Release Your Inner Art Director with Improved ChatGPT Image Generation
I’m always impressed by people who can draw, paint, or create images digitally. At the same time, I’m quietly annoyed when they insist that anyone can learn to do it. That may have been true for them—they had the time, inclination, and mental wiring—but not everyone does.
Perhaps because of the aphantasia that prevents me from mentally visualizing images, I have trouble coming up with ideas for what an image should look like. Conversely, once I’m looking at an image and can talk about it, I have no problem saying what I like and what I don’t. I’m lousy at creating images, but I feel like I’m pretty good at art direction.
As a result, the recent improvements in ChatGPT Images 2.0 have made it far more useful to people like me, who are better at giving direction than creating images from scratch. I have no desire to become an artist or replace one, but now and then, an image would be helpful, and that’s far more possible than in the past.
ChatGPT’s image-generation tools are available on free accounts, but with tighter limits. ChatGPT Plus subscribers get higher usage limits and access to image generation with Thinking, which can improve results for more complex or instruction-heavy images. If you haven’t played with image generation before, it’s worth reading OpenAI’s FAQ about images in ChatGPT and the OpenAI Academy article about creating images. Per OpenAI’s terms, you own the images you create, though you should disclose AI involvement where required by context or law.
Generating Conceptual Images with Prompting Help
Recently, I was preparing a talk on managing shadow AI for the ACES Conference and wanted some images to break up my text-heavy slides. I subscribe to iStock for the featured images I include in our syndicated TidBITS Content Network posts, but I have often found it difficult or impossible to find stock photos that illustrate technology concepts that have little connection to the real world.
For instance, I wanted something that would illustrate a slide discussing Ethan Mollick’s concept of the “jagged frontier,” which points out that AI is superhumanly good at some tasks while simultaneously being laughably poor at others. After some back-and-forth, ChatGPT came up with the image on the left. Similarly, how does one illustrate the concept of “shadow AI,” the unsanctioned use of AI tools without IT’s knowledge or approval? (Shadow AI can lead to data leakage, security vulnerabilities, regulatory noncompliance, and reputational damage.) To that end, I worked with ChatGPT to develop the image on the right.
One important thing to note up front is that I also asked ChatGPT to develop the prompts for these images using the text of my slides and, in the case of the jagged frontier image, Ethan Mollick’s explanation of what he meant. (Yes, I used AI to figure out the best way to talk to AI.) That prompt assistance was key, since I would never have thought to write a prompt like this:
Create a portrait 4:5 illustration of a traveler moving along a winding path through a landscape that represents the jagged frontier of AI capability. The left side of the path should be a futuristic, gleaming city with glass towers. The right side should be steep and irregular, with lots of broken bits and badly engineered machine parts. The traveler moves cautiously, testing the route because the boundaries between reliable and unreliable sections are abrupt and mysterious. Subtle, realistic editorial style, muted natural colors, no text.

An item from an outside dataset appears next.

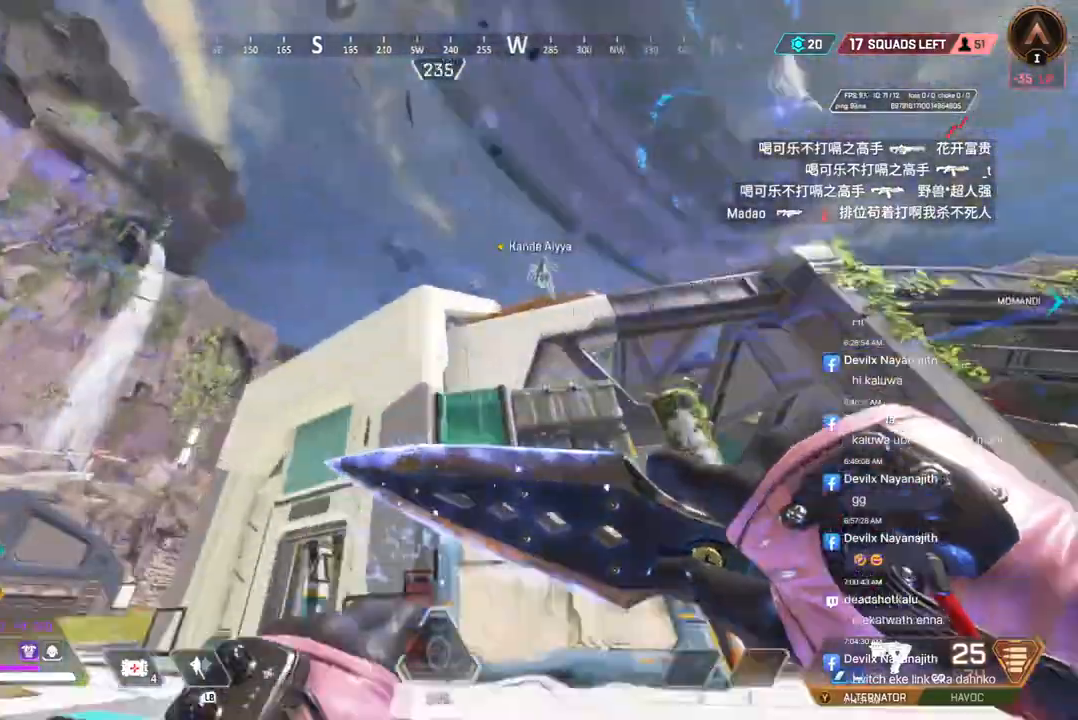
{"buttons": [], "left_stick": "up", "events": []}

Modifying Specific Portions of Images
Part of what’s new is that ChatGPT can now change specific portions of an image much more reliably. As an example, I asked it to make me an image with this prompt:
Create a wallpaper image for my 27-inch Studio Display that’s an abstract impressionism take on a collage of Macs throughout the years from the original Mac to the MacBook Neo.
Not too shabby, but the MacBook on the right had some visual artifacts, the proportions of the Power Mac G4 Cube were wrong, the relative size of several of the Macs was odd, and there was nothing on the screens of the four Macs on the left, whereas the iMac and MacBook had images reminiscent of Apple desktops. Plus, as a wallpaper image, having the right side be so light made it hard to distinguish desktop icons and read their names. After several adjustment prompts, I got this new version. It’s not great art, but I could never have created it any other way myself, and it amuses me as a personal wallpaper.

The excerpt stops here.